Perioperative mortality ranges from 0.4% to as high as nearly 12%. Currently, there are no large-scale studies looking specifically at the healthy surgical population alone. The primary objective of this study was to report 30-day mortality and morbidity in healthy patients and define any risk factors.

Methods

Using the American College of Surgeons National Surgical Quality Improvement Program (NSQIP) dataset, all patients assigned an American Society of Anesthesiologists physical status (ASA PS) classification score of 1 or 2 were included. Further patients were excluded if they had a comorbidity or underwent a procedure not likely to classify them as ASA PS 1 or 2. Multivariable logistic regression was performed to identify predictors of the outcomes, in which odds ratios (OR) and 95% confidence intervals (95% CI) were reported.

Results

There were 687,552 healthy patients included in the final analysis. Following surgery, 0.7, 7.0, and 0.7 per 1000 persons experienced 30-day mortality, sepsis, and stroke or myocardial infarction, respectively.
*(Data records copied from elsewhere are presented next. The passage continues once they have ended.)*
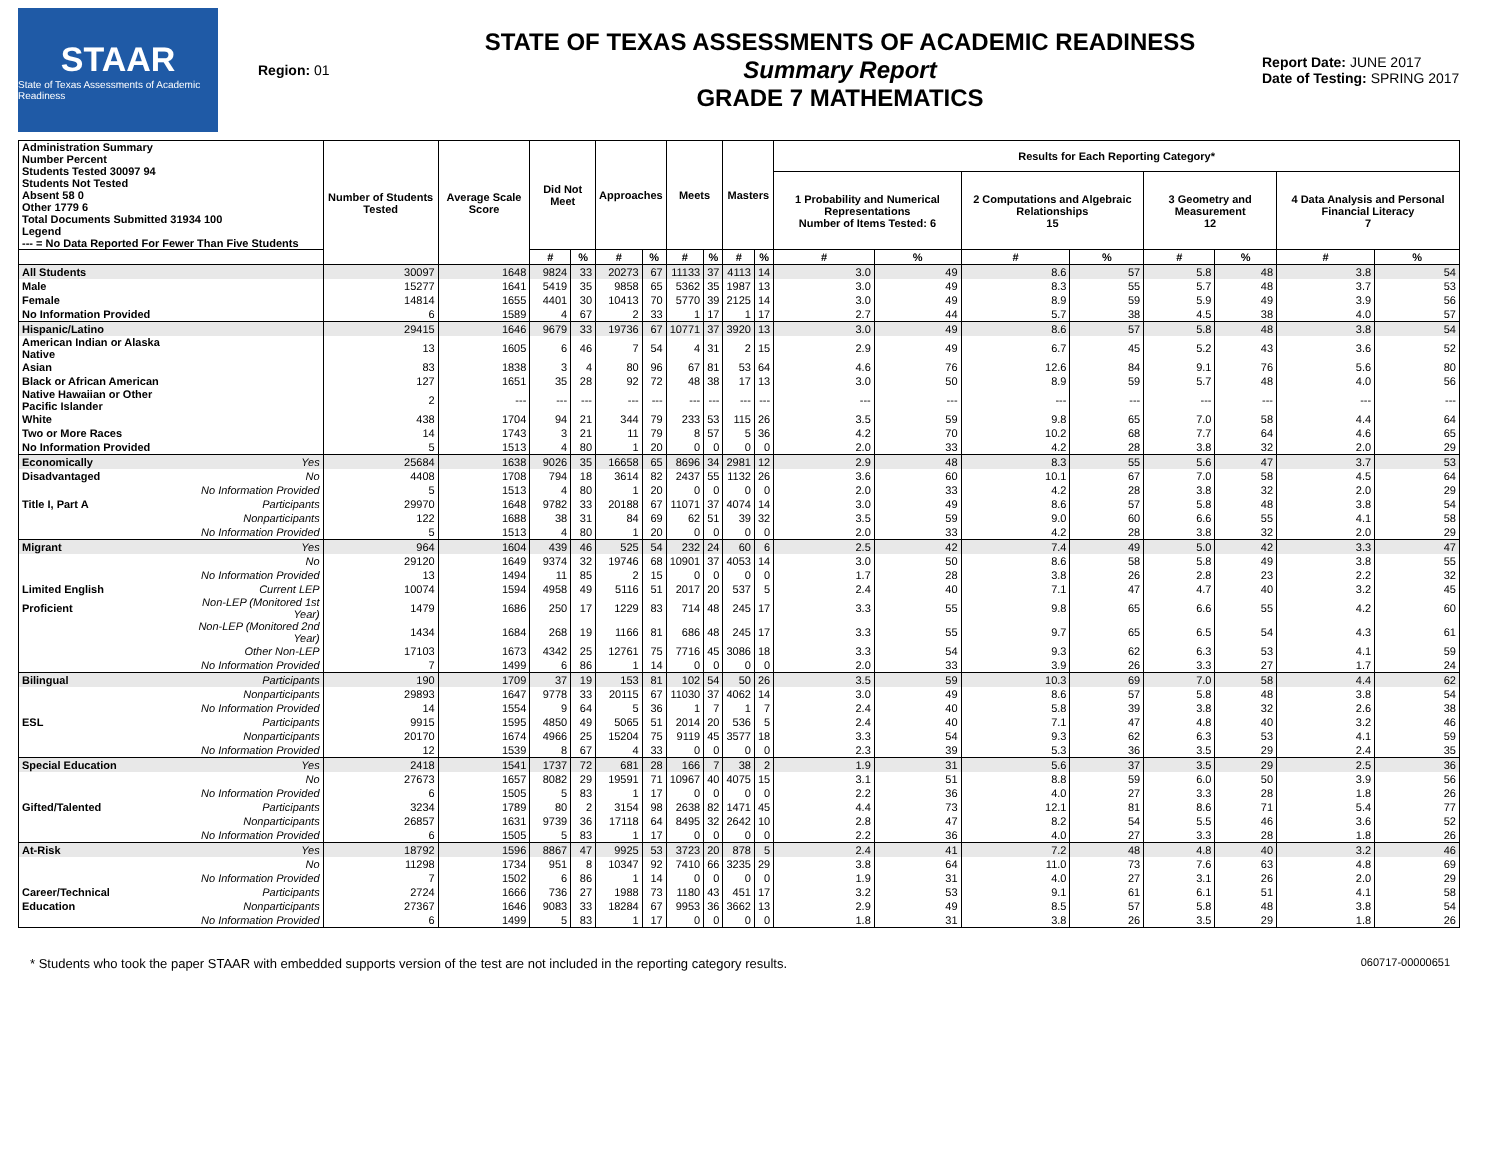STAAR
State of Texas Assessments of Academic Readiness
Region: 01
STATE OF TEXAS ASSESSMENTS OF ACADEMIC READINESS
Summary Report
GRADE 7 MATHEMATICS
Report Date: JUNE 2017
Date of Testing: SPRING 2017
| Administration Summary Number Percent Students Tested 30097 94 Students Not Tested Absent 58 0 Other 1779 6 Total Documents Submitted 31934 100 Legend --- = No Data Reported For Fewer Than Five Students | | Number of Students Tested | Average Scale Score | Did Not Meet | | Approaches | | Meets | | Masters | | Results for Each Reporting Category* | | | | | | | |
| --- | --- | --- | --- | --- | --- | --- | --- | --- | --- | --- | --- | --- | --- | --- | --- | --- | --- | --- | --- |
| | | | | | | | | | | | | 1 Probability and Numerical Representations Number of Items Tested: 6 | | 2 Computations and Algebraic Relationships 15 | | 3 Geometry and Measurement 12 | | 4 Data Analysis and Personal Financial Literacy 7 | |
| | | | | # | % | # | % | # | % | # | % | # | % | # | % | # | % | # | % |
| All Students | | 30097 | 1648 | 9824 | 33 | 20273 | 67 | 11133 | 37 | 4113 | 14 | 3.0 | 49 | 8.6 | 57 | 5.8 | 48 | 3.8 | 54 |
| Male | | 15277 | 1641 | 5419 | 35 | 9858 | 65 | 5362 | 35 | 1987 | 13 | 3.0 | 49 | 8.3 | 55 | 5.7 | 48 | 3.7 | 53 |
| Female | | 14814 | 1655 | 4401 | 30 | 10413 | 70 | 5770 | 39 | 2125 | 14 | 3.0 | 49 | 8.9 | 59 | 5.9 | 49 | 3.9 | 56 |
| No Information Provided | | 6 | 1589 | 4 | 67 | 2 | 33 | 1 | 17 | 1 | 17 | 2.7 | 44 | 5.7 | 38 | 4.5 | 38 | 4.0 | 57 |
| Hispanic/Latino | | 29415 | 1646 | 9679 | 33 | 19736 | 67 | 10771 | 37 | 3920 | 13 | 3.0 | 49 | 8.6 | 57 | 5.8 | 48 | 3.8 | 54 |
| American Indian or Alaska Native | | 13 | 1605 | 6 | 46 | 7 | 54 | 4 | 31 | 2 | 15 | 2.9 | 49 | 6.7 | 45 | 5.2 | 43 | 3.6 | 52 |
| Asian | | 83 | 1838 | 3 | 4 | 80 | 96 | 67 | 81 | 53 | 64 | 4.6 | 76 | 12.6 | 84 | 9.1 | 76 | 5.6 | 80 |
| Black or African American | | 127 | 1651 | 35 | 28 | 92 | 72 | 48 | 38 | 17 | 13 | 3.0 | 50 | 8.9 | 59 | 5.7 | 48 | 4.0 | 56 |
| Native Hawaiian or Other Pacific Islander | | 2 | --- | --- | --- | --- | --- | --- | --- | --- | --- | --- | --- | --- | --- | --- | --- | --- | --- |
| White | | 438 | 1704 | 94 | 21 | 344 | 79 | 233 | 53 | 115 | 26 | 3.5 | 59 | 9.8 | 65 | 7.0 | 58 | 4.4 | 64 |
| Two or More Races | | 14 | 1743 | 3 | 21 | 11 | 79 | 8 | 57 | 5 | 36 | 4.2 | 70 | 10.2 | 68 | 7.7 | 64 | 4.6 | 65 |
| No Information Provided | | 5 | 1513 | 4 | 80 | 1 | 20 | 0 | 0 | 0 | 0 | 2.0 | 33 | 4.2 | 28 | 3.8 | 32 | 2.0 | 29 |
| Economically | Yes | 25684 | 1638 | 9026 | 35 | 16658 | 65 | 8696 | 34 | 2981 | 12 | 2.9 | 48 | 8.3 | 55 | 5.6 | 47 | 3.7 | 53 |
| Disadvantaged | No | 4408 | 1708 | 794 | 18 | 3614 | 82 | 2437 | 55 | 1132 | 26 | 3.6 | 60 | 10.1 | 67 | 7.0 | 58 | 4.5 | 64 |
| | No Information Provided | 5 | 1513 | 4 | 80 | 1 | 20 | 0 | 0 | 0 | 0 | 2.0 | 33 | 4.2 | 28 | 3.8 | 32 | 2.0 | 29 |
| Title I, Part A | Participants | 29970 | 1648 | 9782 | 33 | 20188 | 67 | 11071 | 37 | 4074 | 14 | 3.0 | 49 | 8.6 | 57 | 5.8 | 48 | 3.8 | 54 |
| | Nonparticipants | 122 | 1688 | 38 | 31 | 84 | 69 | 62 | 51 | 39 | 32 | 3.5 | 59 | 9.0 | 60 | 6.6 | 55 | 4.1 | 58 |
| | No Information Provided | 5 | 1513 | 4 | 80 | 1 | 20 | 0 | 0 | 0 | 0 | 2.0 | 33 | 4.2 | 28 | 3.8 | 32 | 2.0 | 29 |
| Migrant | Yes | 964 | 1604 | 439 | 46 | 525 | 54 | 232 | 24 | 60 | 6 | 2.5 | 42 | 7.4 | 49 | 5.0 | 42 | 3.3 | 47 |
| | No | 29120 | 1649 | 9374 | 32 | 19746 | 68 | 10901 | 37 | 4053 | 14 | 3.0 | 50 | 8.6 | 58 | 5.8 | 49 | 3.8 | 55 |
| | No Information Provided | 13 | 1494 | 11 | 85 | 2 | 15 | 0 | 0 | 0 | 0 | 1.7 | 28 | 3.8 | 26 | 2.8 | 23 | 2.2 | 32 |
| Limited English | Current LEP | 10074 | 1594 | 4958 | 49 | 5116 | 51 | 2017 | 20 | 537 | 5 | 2.4 | 40 | 7.1 | 47 | 4.7 | 40 | 3.2 | 45 |
| Proficient | Non-LEP (Monitored 1st Year) | 1479 | 1686 | 250 | 17 | 1229 | 83 | 714 | 48 | 245 | 17 | 3.3 | 55 | 9.8 | 65 | 6.6 | 55 | 4.2 | 60 |
| | Non-LEP (Monitored 2nd Year) | 1434 | 1684 | 268 | 19 | 1166 | 81 | 686 | 48 | 245 | 17 | 3.3 | 55 | 9.7 | 65 | 6.5 | 54 | 4.3 | 61 |
| | Other Non-LEP | 17103 | 1673 | 4342 | 25 | 12761 | 75 | 7716 | 45 | 3086 | 18 | 3.3 | 54 | 9.3 | 62 | 6.3 | 53 | 4.1 | 59 |
| | No Information Provided | 7 | 1499 | 6 | 86 | 1 | 14 | 0 | 0 | 0 | 0 | 2.0 | 33 | 3.9 | 26 | 3.3 | 27 | 1.7 | 24 |
| Bilingual | Participants | 190 | 1709 | 37 | 19 | 153 | 81 | 102 | 54 | 50 | 26 | 3.5 | 59 | 10.3 | 69 | 7.0 | 58 | 4.4 | 62 |
| | Nonparticipants | 29893 | 1647 | 9778 | 33 | 20115 | 67 | 11030 | 37 | 4062 | 14 | 3.0 | 49 | 8.6 | 57 | 5.8 | 48 | 3.8 | 54 |
| | No Information Provided | 14 | 1554 | 9 | 64 | 5 | 36 | 1 | 7 | 1 | 7 | 2.4 | 40 | 5.8 | 39 | 3.8 | 32 | 2.6 | 38 |
| ESL | Participants | 9915 | 1595 | 4850 | 49 | 5065 | 51 | 2014 | 20 | 536 | 5 | 2.4 | 40 | 7.1 | 47 | 4.8 | 40 | 3.2 | 46 |
| | Nonparticipants | 20170 | 1674 | 4966 | 25 | 15204 | 75 | 9119 | 45 | 3577 | 18 | 3.3 | 54 | 9.3 | 62 | 6.3 | 53 | 4.1 | 59 |
| | No Information Provided | 12 | 1539 | 8 | 67 | 4 | 33 | 0 | 0 | 0 | 0 | 2.3 | 39 | 5.3 | 36 | 3.5 | 29 | 2.4 | 35 |
| Special Education | Yes | 2418 | 1541 | 1737 | 72 | 681 | 28 | 166 | 7 | 38 | 2 | 1.9 | 31 | 5.6 | 37 | 3.5 | 29 | 2.5 | 36 |
| | No | 27673 | 1657 | 8082 | 29 | 19591 | 71 | 10967 | 40 | 4075 | 15 | 3.1 | 51 | 8.8 | 59 | 6.0 | 50 | 3.9 | 56 |
| | No Information Provided | 6 | 1505 | 5 | 83 | 1 | 17 | 0 | 0 | 0 | 0 | 2.2 | 36 | 4.0 | 27 | 3.3 | 28 | 1.8 | 26 |
| Gifted/Talented | Participants | 3234 | 1789 | 80 | 2 | 3154 | 98 | 2638 | 82 | 1471 | 45 | 4.4 | 73 | 12.1 | 81 | 8.6 | 71 | 5.4 | 77 |
| | Nonparticipants | 26857 | 1631 | 9739 | 36 | 17118 | 64 | 8495 | 32 | 2642 | 10 | 2.8 | 47 | 8.2 | 54 | 5.5 | 46 | 3.6 | 52 |
| | No Information Provided | 6 | 1505 | 5 | 83 | 1 | 17 | 0 | 0 | 0 | 0 | 2.2 | 36 | 4.0 | 27 | 3.3 | 28 | 1.8 | 26 |
| At-Risk | Yes | 18792 | 1596 | 8867 | 47 | 9925 | 53 | 3723 | 20 | 878 | 5 | 2.4 | 41 | 7.2 | 48 | 4.8 | 40 | 3.2 | 46 |
| | No | 11298 | 1734 | 951 | 8 | 10347 | 92 | 7410 | 66 | 3235 | 29 | 3.8 | 64 | 11.0 | 73 | 7.6 | 63 | 4.8 | 69 |
| | No Information Provided | 7 | 1502 | 6 | 86 | 1 | 14 | 0 | 0 | 0 | 0 | 1.9 | 31 | 4.0 | 27 | 3.1 | 26 | 2.0 | 29 |
| Career/Technical | Participants | 2724 | 1666 | 736 | 27 | 1988 | 73 | 1180 | 43 | 451 | 17 | 3.2 | 53 | 9.1 | 61 | 6.1 | 51 | 4.1 | 58 |
| Education | Nonparticipants | 27367 | 1646 | 9083 | 33 | 18284 | 67 | 9953 | 36 | 3662 | 13 | 2.9 | 49 | 8.5 | 57 | 5.8 | 48 | 3.8 | 54 |
| | No Information Provided | 6 | 1499 | 5 | 83 | 1 | 17 | 0 | 0 | 0 | 0 | 1.8 | 31 | 3.8 | 26 | 3.5 | 29 | 1.8 | 26 |
* Students who took the paper STAAR with embedded supports version of the test are not included in the reporting category results. 060717-00000651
Healthy patients greater than 80 years of age had the highest odds for mortality (OR 17.7, 95% CI 12.4–25.1, p < 0.001). Case duration was associated with increased mortality, especially in cases greater than or equal to 6 h (OR 3.0, 95% CI 2.0–4.5, p < 0.001).

Conclusions

Thirty-day mortality and morbidity is, as expected, lower in the healthy surgical population. Age may be an indication to further risk stratify patients that are ASA PS 1 or 2 to better reflect perioperative risk.